Appeals Court Affirms Immunity for Cops Who Tased Gasoline-Soaked Man and Burned Him to Death

The full U.S. Court of Appeals for the Fifth Circuit recently affirmed immunity for two police officers who tased a gasoline-soaked suicidal man, setting him on fire and burning him to death in the process.

The case is Ramirez v. Guadarrama, and the facts are not for the faint of heart. Two police officers responded to a 911 call that Gabriel Eduardo Olivas was suicidal. When Officer Jeremias Guadarrama and Sergeant Ebony Jefferson arrived on the scene, Olivas had doused himself with gasoline and was threatening to burn the house down while other people were inside. Despite warmings from another officer on the scene, Officer Guadarrama tased Olivas; as expected, Olivas burst into flames. Olivas died from his injuries, and the house burned to the ground. The other inhabitants escaped.

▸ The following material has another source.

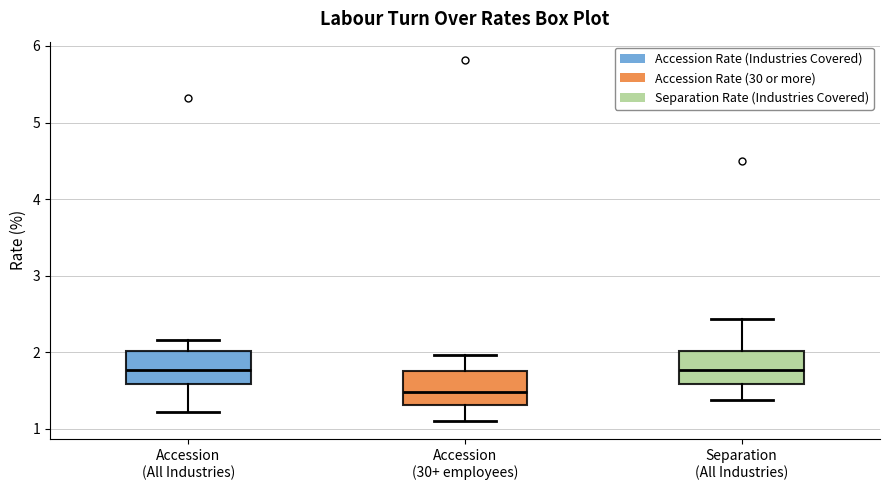

Where does the lower whisker of the box for Accession (30+ employees) end on the y-axis? The values are not printed on the chart, so give them approximately, as read against the axis.

1.1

Olivas’s widow and son sued. Guadarrama and Jefferson argued that they were immune from the lawsuit. The district court denied the officers’ requests for immunity, but a panel of judges on the Fifth Circuit reversed, holding in favor of the police. On Friday, the full Fifth Circuit voted 13-4 to deny a rehearing, ending the plaintiffs’ case absent intervention by the U.S. Supreme Court.